Como resposta poderíamos dar a instabilidade emocional, a imaturidade, a indiferença, todavia, preferimos focar o comentário sobre os transtornos de humor que muitas vezes acomete um dos cônjuges, ou até mesmo os dois.
São grandes os números de relacionamentos que se desfazem porque um ou outro está sofrendo de Transtorno Ciclotímico, que se caracteriza por mal humor persistente, onde as reclamações se fazem ferozes e a sede por compreensão ultrapassa os limites do bom senso.
Kardec, sabedor das dificuldades que enfrenta a alma humana, tratou de averiguar o assunto referente ao casamento com os Espíritos amigos. Em “O livro dos Espíritos”, na questão de nº 695, o codificador pergunta:
P - O casamento, ou a união permanente de dois seres, é contrária à lei natural?
R - É um progresso na marcha da humanidade.
Prossegue Kardec na questão de nº 696:
P - Qual seria o efeito da abolição do casamento para a sociedade humana?
R - O retorno à vida animal.
Segue abaixo comentário do codificador:
“A união livre e casual dos sexos é um estado natural. O casamento é um dos primeiros atos de progresso nas sociedades humanas, porque estabelece a solidariedade fraterna e aparece entre todos os povos, ainda que em condições diversas. A abolição do casamento seria o retorno à infância da humanidade e colocaria o homem até mesmo abaixo de alguns animais que dão exemplo de uniões constantes.”

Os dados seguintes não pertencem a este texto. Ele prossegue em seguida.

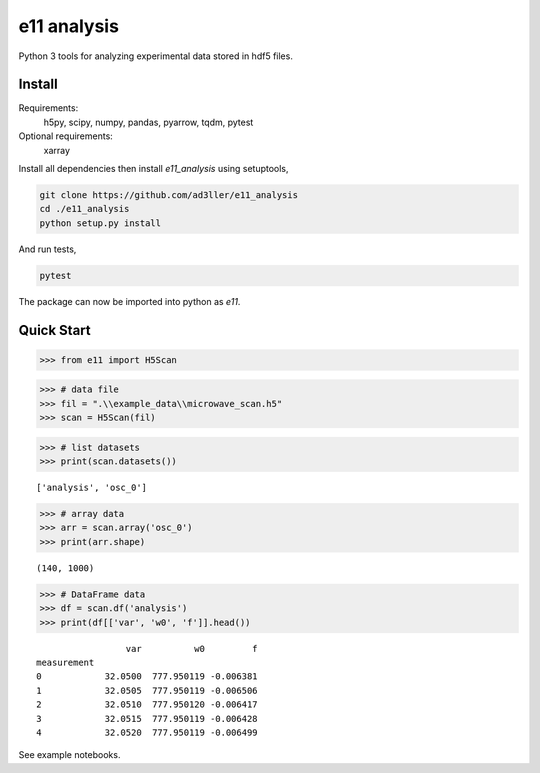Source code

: e11 analysis
============

Python 3 tools for analyzing experimental data stored in hdf5 files.

Install
-------

Requirements:
    h5py, scipy, numpy, pandas, pyarrow, tqdm, pytest

Optional requirements:
    xarray

Install all dependencies then install `e11_analysis` using setuptools,

.. code-block:: bash

   git clone https://github.com/ad3ller/e11_analysis
   cd ./e11_analysis
   python setup.py install

And run tests,

.. code-block:: bash

   pytest

The package can now be imported into python as `e11`.  


Quick Start
-----------

.. code:: ipython3

    >>> from e11 import H5Scan

.. code:: ipython3

    >>> # data file
    >>> fil = ".\\example_data\\microwave_scan.h5"
    >>> scan = H5Scan(fil)

.. code:: ipython3

    >>> # list datasets
    >>> print(scan.datasets())

.. parsed-literal::

    ['analysis', 'osc_0']

.. code:: ipython3

    >>> # array data
    >>> arr = scan.array('osc_0')
    >>> print(arr.shape)

.. parsed-literal::

    (140, 1000)
    
.. code:: ipython3

    >>> # DataFrame data
    >>> df = scan.df('analysis')
    >>> print(df[['var', 'w0', 'f']].head())

.. parsed-literal::

                     var          w0         f
    measurement                               
    0            32.0500  777.950119 -0.006381
    1            32.0505  777.950119 -0.006506
    2            32.0510  777.950120 -0.006417
    3            32.0515  777.950119 -0.006428
    4            32.0520  777.950119 -0.006499

See example notebooks.

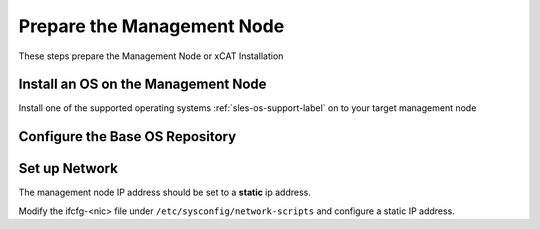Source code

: Prepare the Management Node
===========================

These steps prepare the Management Node or xCAT Installation

Install an OS on the Management Node
------------------------------------

Install one of the supported operating systems :ref:`sles-os-support-label` on to your target management node

  .. include:: ../common/install_guide.rst
     :start-after: BEGIN_install_os_mgmt_node
     :end-before: END_install_os_mgmt_node

Configure the Base OS Repository
--------------------------------

  .. include:: zypper_common.rst
     :start-after: BEGIN_configure_base_os_repository
     :end-before: END_configure_base_os_repository


Set up Network
--------------

The management node IP address should be set to a **static** ip address.  

Modify the ifcfg-<nic> file under ``/etc/sysconfig/network-scripts`` and configure a static IP address.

O casamento é um progresso porque com ele deixamos de conjugar o verbo na primeira pessoa do singular, EU, para passar a conjugá-lo na primeira pessoa do plural, NÓS. Se antes era meu carro, minha casa, minha cama, após o casamento será, nosso carro, nosso lar, nossa cama, nossos filhos, nossos sonhos. Com o casamento assumimos o compromisso de nos dedicar ao cônjuge, aprendendo o significado real do amor, da amizade, da compreensão. Aprendemos a planejar, a priorizar, a nos disciplinar, a renunciar nossos caprichos para atender as necessidades da família. Com o casamento aprendemos a dividir alegrias e tristezas, dores e felicidades. Contudo, para que o casamento represente de fato um progresso da humanidade, imperioso temperar a relação com dois ingredientes: bom humor e compreensão.

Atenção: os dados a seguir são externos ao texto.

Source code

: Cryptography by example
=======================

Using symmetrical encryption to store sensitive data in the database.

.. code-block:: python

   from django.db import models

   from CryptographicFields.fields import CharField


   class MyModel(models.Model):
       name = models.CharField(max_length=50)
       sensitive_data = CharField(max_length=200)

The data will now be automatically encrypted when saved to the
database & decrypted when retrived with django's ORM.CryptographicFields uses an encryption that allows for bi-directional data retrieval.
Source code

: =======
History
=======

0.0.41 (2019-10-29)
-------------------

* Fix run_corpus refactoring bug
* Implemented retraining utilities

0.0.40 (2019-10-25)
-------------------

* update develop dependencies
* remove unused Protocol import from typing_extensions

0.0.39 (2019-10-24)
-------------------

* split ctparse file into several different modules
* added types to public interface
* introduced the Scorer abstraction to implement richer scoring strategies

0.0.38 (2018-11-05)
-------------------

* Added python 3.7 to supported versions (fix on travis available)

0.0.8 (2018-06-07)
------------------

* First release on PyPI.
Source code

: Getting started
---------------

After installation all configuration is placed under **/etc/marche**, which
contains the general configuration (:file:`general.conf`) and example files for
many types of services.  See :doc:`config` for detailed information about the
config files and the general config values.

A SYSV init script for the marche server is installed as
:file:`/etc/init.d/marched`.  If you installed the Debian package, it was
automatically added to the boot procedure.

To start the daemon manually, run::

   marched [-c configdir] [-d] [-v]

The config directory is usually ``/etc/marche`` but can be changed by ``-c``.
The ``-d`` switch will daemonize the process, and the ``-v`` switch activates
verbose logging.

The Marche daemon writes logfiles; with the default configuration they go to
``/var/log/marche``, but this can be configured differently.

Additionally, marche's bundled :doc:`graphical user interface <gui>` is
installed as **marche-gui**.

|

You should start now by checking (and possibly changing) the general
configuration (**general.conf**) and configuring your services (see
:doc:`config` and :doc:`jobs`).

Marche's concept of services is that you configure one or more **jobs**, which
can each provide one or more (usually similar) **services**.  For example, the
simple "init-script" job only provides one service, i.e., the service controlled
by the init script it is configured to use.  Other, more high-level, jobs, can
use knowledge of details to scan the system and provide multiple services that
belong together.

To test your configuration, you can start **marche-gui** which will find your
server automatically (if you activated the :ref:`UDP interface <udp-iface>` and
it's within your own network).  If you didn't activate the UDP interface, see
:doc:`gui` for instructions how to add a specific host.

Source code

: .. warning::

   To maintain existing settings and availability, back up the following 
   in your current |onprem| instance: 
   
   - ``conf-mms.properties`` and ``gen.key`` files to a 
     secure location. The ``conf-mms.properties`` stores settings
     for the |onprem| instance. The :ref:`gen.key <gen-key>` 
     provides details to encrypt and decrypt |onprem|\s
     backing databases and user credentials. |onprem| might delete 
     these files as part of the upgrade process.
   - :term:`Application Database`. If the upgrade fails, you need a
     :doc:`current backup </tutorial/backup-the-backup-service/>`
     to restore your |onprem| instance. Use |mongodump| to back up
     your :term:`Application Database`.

Se não existir bom humor e compreensão, fatalmente o casamento será um fardo pesado de se carregar, fazendo-nos viver carrancudos, como se o cônjuge fosse de fato uma algema que nos impede de gozar a vida em plenitude.
Por isso, importante ao perceber o azedume do comportamento, que se persistir pode ocasionar o fim da relação, do casamento, da família, procurar auxílio. Reconhecer que estamos precisando de ajuda não é sinal de inferioridade, mas sim de maturidade.
Importante dialogar com o cônjuge, expondo-lhe seus pontos de vista, para que a harmonia se restabeleça.
O ser humano tem dificuldades em reconhecer que está precisando de ajuda, principalmente a ajuda psicológica. O orgulho fala alto e muitos colocam-se apenas na posição de colaboradores, mas jamais na posição de necessitados. Querem passar sempre uma imagem de constante equilíbrio, e com isso sofrem calados, uma pena.
Muitos casos dramáticos poderiam ser resolvidos se nos dispuséssemos a dialogar mais, procurando apoio de nosso semelhante quando algum problema nos angustia o ser.
Externando nossos dilemas íntimos, admitindo que necessitamos de apoio, que pouco podemos sozinhos, e que, o comportamento azedo apenas nos afasta de quem nos ama, certamente daremos grande passo para uma relação saudável com aqueles que convivem mais estreitamente conosco, colaborando então para nosso próprio crescimento como filhos de Deus e a harmonia de nosso lar.